Plus on s’éloigne et plus le nuage orangé qui flotte au-dessus de Sfax et notamment la zone industrialo-portuaire, me semble clair. Un ciel qui me rappelle celui de Mdhila.





Mais nous allons vers le large, vers l’horizon bleu, vers les vacances. Derrière nous le phosphate, ca suffit, arrête de nous suivre. Iizi le phosphate.

Kerkennah …
Nous débarquons à Sidi Youssef et devons nous rendre à Sidi Fredj, à l’autre bout de l’île, ou se trouve notre hôtel, dans la même zone que les cinq autres hôtels de l’île. Un taxi collectif nous conduit sur notre petite trentaine de kilomètre, pendant lesquelles l’étroitesse de l’île signalée dans les livres se confirme. Nous la traversons presque de bout en bout. Nous passons la voie romaine qui relie l’île Gharbi à celle de Chergui, les deux principales îles de l’archipel, auxquelles s’ajoutent une douzaine d’îlots. Sur la route : paysages rudes, plats, secs, palmiers parsemés tout du long, jaune, gris, vert pâle, bateaux de pèches, bouchots, quelques petites villes, peu de commerce, palmiers, mer …
On croise aussi beaucoup de maisons en court de construction. Certaines on l’air de l’être depuis des années, et donne l’impression qu’elles ne seront jamais « terminées ». Certaines sont immenses et relèvent plus de la villa secondaire de riches continentaux.
Le taxi nous largue devant notre hôtel. Autour de nous ? Rien ! Un jolie route goudronnée comme on en voit peu dans le bassin minier, des hôtels, et des genre de terrains vagues parsemés de palmier.

On se pointe devant l’imposant portail en bois, la barricade presque. Personne, ça a l’air fermé. On commence à s’avouer que cette île a des airs de désolation, d’île morte.
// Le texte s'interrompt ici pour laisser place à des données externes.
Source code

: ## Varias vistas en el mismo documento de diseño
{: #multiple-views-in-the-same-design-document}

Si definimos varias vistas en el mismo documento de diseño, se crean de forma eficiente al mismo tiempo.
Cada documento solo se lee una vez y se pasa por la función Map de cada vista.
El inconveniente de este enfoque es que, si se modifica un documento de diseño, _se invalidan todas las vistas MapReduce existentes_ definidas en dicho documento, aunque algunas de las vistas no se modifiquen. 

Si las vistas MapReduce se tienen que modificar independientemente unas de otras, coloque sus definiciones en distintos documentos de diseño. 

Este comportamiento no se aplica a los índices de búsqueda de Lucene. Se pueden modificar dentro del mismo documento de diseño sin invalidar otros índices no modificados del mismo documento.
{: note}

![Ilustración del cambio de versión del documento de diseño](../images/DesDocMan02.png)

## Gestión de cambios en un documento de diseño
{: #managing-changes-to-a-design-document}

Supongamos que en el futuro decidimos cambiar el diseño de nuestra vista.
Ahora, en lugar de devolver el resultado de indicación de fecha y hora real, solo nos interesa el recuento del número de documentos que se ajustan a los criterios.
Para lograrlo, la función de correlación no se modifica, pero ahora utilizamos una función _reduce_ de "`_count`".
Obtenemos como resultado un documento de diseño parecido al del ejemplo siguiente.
On appelle le numéro, bref, la porte automatique fini par s’ouvrir.
Nous sommes dans un hôtel de taille, piscine, chevaux, grand terrain, restaurant, discothèque, boutiques, chambres en genre de petits bungalows ronds, bord de mer les pieds dans l’eau, bar en bord de piscine … C’était le moins cher, et en plus il avait une piscine !
Mais nous sommes surtout dans un hôtel fantôme. Il n’y a pas un seul client, personne. On insiste pour être surs qu’ils n’ouvrent pas que pour nous. Non non, bienvenus. A part la piscine qui est bien là, remplie, tout est mort, désert. L’enseigne « boutique » est toute poussiéreuse, et je serais curieuse de voir l’état de la piste de danse … quelques moustiques s’y retrouvent peut-être pour swinguer, et encore. La plage de l’hôtel est décorée d’un parasol en paille oublié qui grincent au grés du vent, de pneus, et d’une barque accidentée et rongée par le sel au fil du temps...
On dirait un grand jeu symbolique, ou alors un hôtel où il se serait passé des choses horribles , ou alors un décor parfait pour film d’horreur.

En fait, on est tout simplement en plein ramadan, sur une île très peu touristique à la base, et ce en pleine crise du tourisme en Tunisie.
Alors si les hôtels d’Hamamet ont du mal à se remplir, on peu imaginer la complexité à faire venir le badaud à Kerkennah. Par contre, ici le gérant nous parle de pénurie de saisonnier … alors que les copains habitués à faire les saisons sur la côte tunisienne parlent plutôt d’une période très compliquée pour trouver du boulot. Mais pour eux Kerkennah n’est pas synonyme de travail mais de départ…

En fin de journée, nous tentons une percée vers la civilisation îlienne, en vain. Nous marchons pendant un moment sur cette jolie route goudronnée … croisons quelques hôtels et des palmiers, les uns les autres parsemés au hasard de la steppe. Rien. Une zone touristique morte. Quelques pick-up nous dépassent. Nous ne croisons pas un touriste, pas de piétons.
Ca me donne l’impression qu’il y a une trentaine d’année l’île était vide, ou juste habitée des quelques villes que nous avons croisées. Et qu’avec la montée du tourisme, des gros propriétaires ont investis dans l’hôtellerie ici, ont construit dans cette zone, sans tenir compte de la palmeraie qui était la bien avant eux. Et aujourd’hui, cette palmeraie morcelée ressemble d’avantage à des bouts de terrains vagues entre les hôtels. Le tout dans une ambiance très fantomatique.
Et puis on peut aussi se dire que ce sont vraiment des gros propriétaires qui les tiennent ces quelques hôtels, parce qu’ils sont clairement déficitaire… mais on peu imaginer qu’ils en possèdent quelques-uns à Hamamet, Essaouira ou je ne sais ou encore, qui leur permettent de garder ceux de Kerkennah ouverts, dans le doute… !

Nous croisons aussi plusieurs voitures/camions de police. Ils ont l’air dans l’urgence.
Et bien qu’aillant ces récits de départ en trame de fond depuis le début de la journée, ils prennent toute leur ampleur à ce moment là. Je parle des récits d’un ami qui a tenté la traversée de la Méditerranée vers l’Italie au départ de Kerkennah, comme d’autres le font très régulièrement, clandestinement.
Il m’a raconté qu’il avait passé 6 ou 7 jours sur Kerkennah avant d’embarquer, mais qu’il n’avait rien vu de l’île. Arrivé de nuit, barricadé plusieurs jours avec d’autres compagnons de mer, avant d’être sortis par le passeur, de nuit, vers l’embarcation. Tout ca avant de se faire attraper par la police. Ça doit d’ailleurs être sa principale occupation à la police de Kerkennah : jouer au chat et à la souris (ou au pêcheur et au poisson...) avec les départs illégaux par la mer.

Je pense clairement que ces récits, cumulés à l’aspect désertico-fantomatico, ne m’ont pas donné une vision objective de Kerkennah.
Et puis ce phosphate qu’on ne quitte jamais très longtemps, toujours présent ici ou là, d’une manière ou d’une autre, qui vient casser la ligne d’horizon avec sa montagne poussiéreuse et son industrie …Retour à Sfax.

Ca c’est sur, elles sont loin les cartes postales.